Nel primo documento presentato per la votazione in Aula, il consigliere del Partito Democratico Pietro Tuttolomondo prende lo spunto da un’indagine della Camera dei deputati, che evidenzia la difficile situazione delle condizioni di lavoro degli infermieri italiani nel contesto europeo, per chiedere a Sindaco e assessori competenti di rendersi parte attiva con il Governo per dare attuazione all'ipotesi di tre nuove lauree specialistiche per la professione infermieristica.

Si tratta di un corso di laurea in Cure primarie e Sanità pubblica; uno in Cure pediatriche e neonatali ed uno in Cure intensive e dell'emergenza. Per i consigliere, offrendo maggiori prospettive di crescita professionale, renderebbero più attrattiva la professione infermieristica e potrebbero incentivare studenti e già laureati a rimanere a lavorare sul territorio nazionale invece che accettare proposte dall’estero (maggiormente remunerative).

Tuttolomondo chiede poi di attivarsi per definire questi ordinamenti didattici e per l’attivazione delle lauree specialistiche descritte anche negli atenei piemontesi valutando, di concerto con la Regione Piemonte, la possibilità di prevedere specifiche borse di studio o incentivi economici per gli studenti che decidono di intraprendere questo percorso di studi.

Nella parte finale della mozione, Tuttolomondo propone, infine, di rendersi parte attiva con il Governo e le istituzioni competenti con l’obiettivo di individuare soluzioni contrattuali che permettano di riconoscere e valorizzare il ruolo, le responsabilità e le competenze professionali degli infermieri all’interno del Servizio sanitario nazionale.

Nel presentare la seconda mozione, Andrea Russi ha ricordato le carenze strutturali di personale nei vari ambiti del Servizio sanitario nazionale che interessa in modo particolare le professioni sanitarie non mediche.

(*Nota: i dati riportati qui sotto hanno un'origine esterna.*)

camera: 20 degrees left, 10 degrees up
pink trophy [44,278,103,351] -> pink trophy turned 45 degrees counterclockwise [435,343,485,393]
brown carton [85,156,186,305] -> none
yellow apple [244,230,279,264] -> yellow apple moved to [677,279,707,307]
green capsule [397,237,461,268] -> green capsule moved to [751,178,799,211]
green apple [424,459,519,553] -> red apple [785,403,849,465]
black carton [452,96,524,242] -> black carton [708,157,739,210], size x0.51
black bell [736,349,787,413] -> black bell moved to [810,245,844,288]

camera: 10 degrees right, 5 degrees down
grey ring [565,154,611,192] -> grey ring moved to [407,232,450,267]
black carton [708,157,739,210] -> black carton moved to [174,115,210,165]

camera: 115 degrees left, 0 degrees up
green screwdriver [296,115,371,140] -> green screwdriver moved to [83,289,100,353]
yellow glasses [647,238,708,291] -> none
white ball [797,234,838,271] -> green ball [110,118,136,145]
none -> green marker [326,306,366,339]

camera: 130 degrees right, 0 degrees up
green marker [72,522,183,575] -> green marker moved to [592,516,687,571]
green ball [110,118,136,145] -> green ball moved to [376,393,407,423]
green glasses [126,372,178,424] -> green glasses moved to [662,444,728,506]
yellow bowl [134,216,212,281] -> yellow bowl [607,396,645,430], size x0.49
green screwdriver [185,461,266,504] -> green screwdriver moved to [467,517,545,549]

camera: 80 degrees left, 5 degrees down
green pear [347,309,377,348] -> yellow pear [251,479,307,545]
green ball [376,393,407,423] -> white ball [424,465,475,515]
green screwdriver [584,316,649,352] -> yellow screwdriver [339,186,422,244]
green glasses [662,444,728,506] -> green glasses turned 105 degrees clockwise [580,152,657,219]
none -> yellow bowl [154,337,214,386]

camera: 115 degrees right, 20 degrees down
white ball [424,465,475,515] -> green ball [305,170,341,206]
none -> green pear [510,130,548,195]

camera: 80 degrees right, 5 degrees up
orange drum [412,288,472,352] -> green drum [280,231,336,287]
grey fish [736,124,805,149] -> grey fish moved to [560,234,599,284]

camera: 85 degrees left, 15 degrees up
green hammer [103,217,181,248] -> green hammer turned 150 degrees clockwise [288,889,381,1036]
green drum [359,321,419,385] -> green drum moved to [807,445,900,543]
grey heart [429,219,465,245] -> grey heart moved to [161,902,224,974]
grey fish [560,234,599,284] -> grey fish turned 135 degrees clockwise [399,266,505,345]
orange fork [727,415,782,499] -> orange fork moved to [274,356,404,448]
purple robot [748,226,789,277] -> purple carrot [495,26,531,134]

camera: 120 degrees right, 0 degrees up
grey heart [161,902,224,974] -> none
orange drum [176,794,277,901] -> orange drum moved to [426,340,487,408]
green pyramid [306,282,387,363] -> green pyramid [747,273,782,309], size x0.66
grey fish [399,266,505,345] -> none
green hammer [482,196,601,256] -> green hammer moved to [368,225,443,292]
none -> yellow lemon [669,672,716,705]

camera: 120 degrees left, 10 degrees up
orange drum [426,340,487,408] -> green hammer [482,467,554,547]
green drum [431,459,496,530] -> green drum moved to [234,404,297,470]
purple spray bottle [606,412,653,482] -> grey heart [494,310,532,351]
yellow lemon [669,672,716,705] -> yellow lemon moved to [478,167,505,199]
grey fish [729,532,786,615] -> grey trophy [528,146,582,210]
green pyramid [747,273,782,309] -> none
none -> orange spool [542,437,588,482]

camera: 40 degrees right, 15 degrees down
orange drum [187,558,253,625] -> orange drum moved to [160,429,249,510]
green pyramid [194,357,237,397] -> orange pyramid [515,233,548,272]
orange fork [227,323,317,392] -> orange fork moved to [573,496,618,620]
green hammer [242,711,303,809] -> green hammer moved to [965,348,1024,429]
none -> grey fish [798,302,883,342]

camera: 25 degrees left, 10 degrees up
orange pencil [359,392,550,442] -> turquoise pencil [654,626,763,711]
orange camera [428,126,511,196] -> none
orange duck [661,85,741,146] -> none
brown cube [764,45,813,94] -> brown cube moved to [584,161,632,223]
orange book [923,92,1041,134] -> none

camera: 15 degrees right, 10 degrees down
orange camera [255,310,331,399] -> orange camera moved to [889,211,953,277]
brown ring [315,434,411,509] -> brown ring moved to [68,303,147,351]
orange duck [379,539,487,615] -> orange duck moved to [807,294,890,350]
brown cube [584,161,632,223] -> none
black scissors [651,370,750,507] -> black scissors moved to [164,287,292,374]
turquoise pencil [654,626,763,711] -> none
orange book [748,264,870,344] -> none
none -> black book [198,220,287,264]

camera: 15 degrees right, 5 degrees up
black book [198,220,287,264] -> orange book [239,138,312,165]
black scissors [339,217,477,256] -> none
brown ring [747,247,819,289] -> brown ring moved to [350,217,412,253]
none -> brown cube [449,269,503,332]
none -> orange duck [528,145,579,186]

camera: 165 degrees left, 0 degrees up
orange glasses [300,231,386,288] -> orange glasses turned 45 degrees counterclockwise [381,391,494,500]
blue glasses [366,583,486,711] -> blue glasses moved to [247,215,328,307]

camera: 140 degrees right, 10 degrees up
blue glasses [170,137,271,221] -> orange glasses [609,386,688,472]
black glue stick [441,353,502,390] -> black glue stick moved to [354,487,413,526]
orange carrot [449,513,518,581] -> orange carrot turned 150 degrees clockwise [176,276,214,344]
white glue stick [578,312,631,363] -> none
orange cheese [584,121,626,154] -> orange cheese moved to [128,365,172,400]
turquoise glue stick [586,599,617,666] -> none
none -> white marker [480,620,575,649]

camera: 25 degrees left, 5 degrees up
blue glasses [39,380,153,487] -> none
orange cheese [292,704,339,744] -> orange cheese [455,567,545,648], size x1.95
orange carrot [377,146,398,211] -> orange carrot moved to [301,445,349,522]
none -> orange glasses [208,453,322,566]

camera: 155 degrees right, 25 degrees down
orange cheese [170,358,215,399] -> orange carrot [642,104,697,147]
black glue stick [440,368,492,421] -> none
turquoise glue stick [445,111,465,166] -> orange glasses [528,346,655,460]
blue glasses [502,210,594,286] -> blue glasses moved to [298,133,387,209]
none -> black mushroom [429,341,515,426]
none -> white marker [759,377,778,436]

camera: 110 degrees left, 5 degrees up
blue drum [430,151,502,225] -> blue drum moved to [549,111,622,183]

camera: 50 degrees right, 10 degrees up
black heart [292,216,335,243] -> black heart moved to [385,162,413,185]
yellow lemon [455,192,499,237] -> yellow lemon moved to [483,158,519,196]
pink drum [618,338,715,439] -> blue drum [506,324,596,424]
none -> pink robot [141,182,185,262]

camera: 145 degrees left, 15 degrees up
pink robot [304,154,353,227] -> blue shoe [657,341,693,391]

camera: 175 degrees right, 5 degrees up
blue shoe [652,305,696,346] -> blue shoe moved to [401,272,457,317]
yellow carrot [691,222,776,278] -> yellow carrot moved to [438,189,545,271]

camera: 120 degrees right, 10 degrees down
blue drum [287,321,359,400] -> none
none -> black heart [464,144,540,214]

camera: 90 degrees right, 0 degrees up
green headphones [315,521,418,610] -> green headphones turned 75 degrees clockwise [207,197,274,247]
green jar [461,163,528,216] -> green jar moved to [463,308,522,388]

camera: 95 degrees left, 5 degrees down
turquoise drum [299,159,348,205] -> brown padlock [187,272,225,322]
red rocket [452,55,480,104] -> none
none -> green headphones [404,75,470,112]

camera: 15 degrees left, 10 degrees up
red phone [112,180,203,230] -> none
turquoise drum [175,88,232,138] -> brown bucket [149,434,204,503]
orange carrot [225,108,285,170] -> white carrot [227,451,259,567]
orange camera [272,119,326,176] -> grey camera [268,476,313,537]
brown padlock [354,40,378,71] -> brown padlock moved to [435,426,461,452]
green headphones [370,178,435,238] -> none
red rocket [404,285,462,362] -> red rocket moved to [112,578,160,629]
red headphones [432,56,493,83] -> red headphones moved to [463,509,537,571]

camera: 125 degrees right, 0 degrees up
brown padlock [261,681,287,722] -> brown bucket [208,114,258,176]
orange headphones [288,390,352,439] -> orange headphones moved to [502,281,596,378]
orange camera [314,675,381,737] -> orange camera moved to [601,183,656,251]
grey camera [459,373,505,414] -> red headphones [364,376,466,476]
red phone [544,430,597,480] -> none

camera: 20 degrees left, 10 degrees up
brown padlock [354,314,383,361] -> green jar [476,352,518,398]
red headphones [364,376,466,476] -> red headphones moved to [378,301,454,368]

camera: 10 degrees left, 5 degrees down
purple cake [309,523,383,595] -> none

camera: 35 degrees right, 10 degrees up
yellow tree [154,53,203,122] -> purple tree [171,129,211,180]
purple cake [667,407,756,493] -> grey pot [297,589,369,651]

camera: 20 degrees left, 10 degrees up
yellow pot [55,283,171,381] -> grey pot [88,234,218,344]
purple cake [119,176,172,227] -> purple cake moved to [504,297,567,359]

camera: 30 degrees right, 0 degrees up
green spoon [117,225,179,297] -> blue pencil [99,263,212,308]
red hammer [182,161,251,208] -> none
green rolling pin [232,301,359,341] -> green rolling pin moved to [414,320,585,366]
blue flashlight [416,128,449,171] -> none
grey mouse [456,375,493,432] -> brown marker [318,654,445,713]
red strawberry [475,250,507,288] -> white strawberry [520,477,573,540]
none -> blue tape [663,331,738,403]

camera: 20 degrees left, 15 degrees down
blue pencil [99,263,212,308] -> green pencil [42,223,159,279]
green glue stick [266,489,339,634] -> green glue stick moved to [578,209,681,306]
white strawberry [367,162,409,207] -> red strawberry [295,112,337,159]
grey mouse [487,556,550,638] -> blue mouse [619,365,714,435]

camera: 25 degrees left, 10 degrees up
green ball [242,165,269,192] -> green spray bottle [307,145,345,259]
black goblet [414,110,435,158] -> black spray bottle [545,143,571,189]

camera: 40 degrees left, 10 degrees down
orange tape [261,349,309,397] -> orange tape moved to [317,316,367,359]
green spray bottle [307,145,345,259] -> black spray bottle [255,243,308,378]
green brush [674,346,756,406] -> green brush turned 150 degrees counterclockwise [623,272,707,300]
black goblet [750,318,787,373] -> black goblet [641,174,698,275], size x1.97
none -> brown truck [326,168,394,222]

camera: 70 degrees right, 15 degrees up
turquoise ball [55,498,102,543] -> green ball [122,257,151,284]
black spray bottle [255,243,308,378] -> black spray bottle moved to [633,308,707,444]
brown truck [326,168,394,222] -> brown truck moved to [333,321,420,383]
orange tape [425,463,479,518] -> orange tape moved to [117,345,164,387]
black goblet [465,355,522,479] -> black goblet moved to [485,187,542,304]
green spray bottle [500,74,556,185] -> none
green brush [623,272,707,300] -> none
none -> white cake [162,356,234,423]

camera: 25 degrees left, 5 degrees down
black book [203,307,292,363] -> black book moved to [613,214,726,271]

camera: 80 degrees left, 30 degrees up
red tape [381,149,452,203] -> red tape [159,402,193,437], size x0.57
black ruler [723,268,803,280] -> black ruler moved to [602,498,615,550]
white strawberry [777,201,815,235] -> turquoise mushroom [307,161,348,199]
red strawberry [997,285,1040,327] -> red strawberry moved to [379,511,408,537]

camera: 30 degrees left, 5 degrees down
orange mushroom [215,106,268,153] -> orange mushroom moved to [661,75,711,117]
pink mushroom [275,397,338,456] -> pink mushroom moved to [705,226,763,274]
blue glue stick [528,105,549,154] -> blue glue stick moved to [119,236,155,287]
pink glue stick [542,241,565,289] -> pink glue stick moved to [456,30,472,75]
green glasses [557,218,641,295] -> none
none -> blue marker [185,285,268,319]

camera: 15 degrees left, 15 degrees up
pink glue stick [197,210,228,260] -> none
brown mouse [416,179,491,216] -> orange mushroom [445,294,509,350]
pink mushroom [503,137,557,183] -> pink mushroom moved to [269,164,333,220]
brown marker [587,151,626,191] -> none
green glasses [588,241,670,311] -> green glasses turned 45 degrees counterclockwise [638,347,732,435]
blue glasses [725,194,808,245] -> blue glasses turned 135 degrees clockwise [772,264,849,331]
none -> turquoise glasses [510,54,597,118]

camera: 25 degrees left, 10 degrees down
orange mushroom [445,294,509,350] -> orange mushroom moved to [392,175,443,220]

Per questo chiede l’impegno di sindaco e Giunta comunale a riconoscere politicamente il ruolo strutturale delle professioni sanitarie non mediche e a promuovere, nei rapporti con la Regione Piemonte e con il Governo, un approccio di comparto alle politiche di valorizzazione del personale sanitario, fondato sulla collaborazione multiprofessionale e sull’equilibrio tra tutte le figure operanti nei servizi.

Il capogruppo del Movimento 5 Stelle, esorta poi a sollecitare gli enti competenti affinché le politiche in materia di indennità, riconoscimenti economici, percorsi di carriera e valorizzazione delle competenze siano costruite tenendo conto delle responsabilità e dei rischi correlati ai carichi di lavoro. Russi chiede poi di favorire il coinvolgimento delle federazioni e degli ordini professionali, rappresentativi delle professioni sanitarie, ai tavoli di confronto istituzionali che si occupano dell’organizzazione dei servizi, dei percorsi di presa in carico e del governo delle liste d’attesa.

Le due mozioni sono state approvate dall’unanimità dei presenti in Sala Rossa.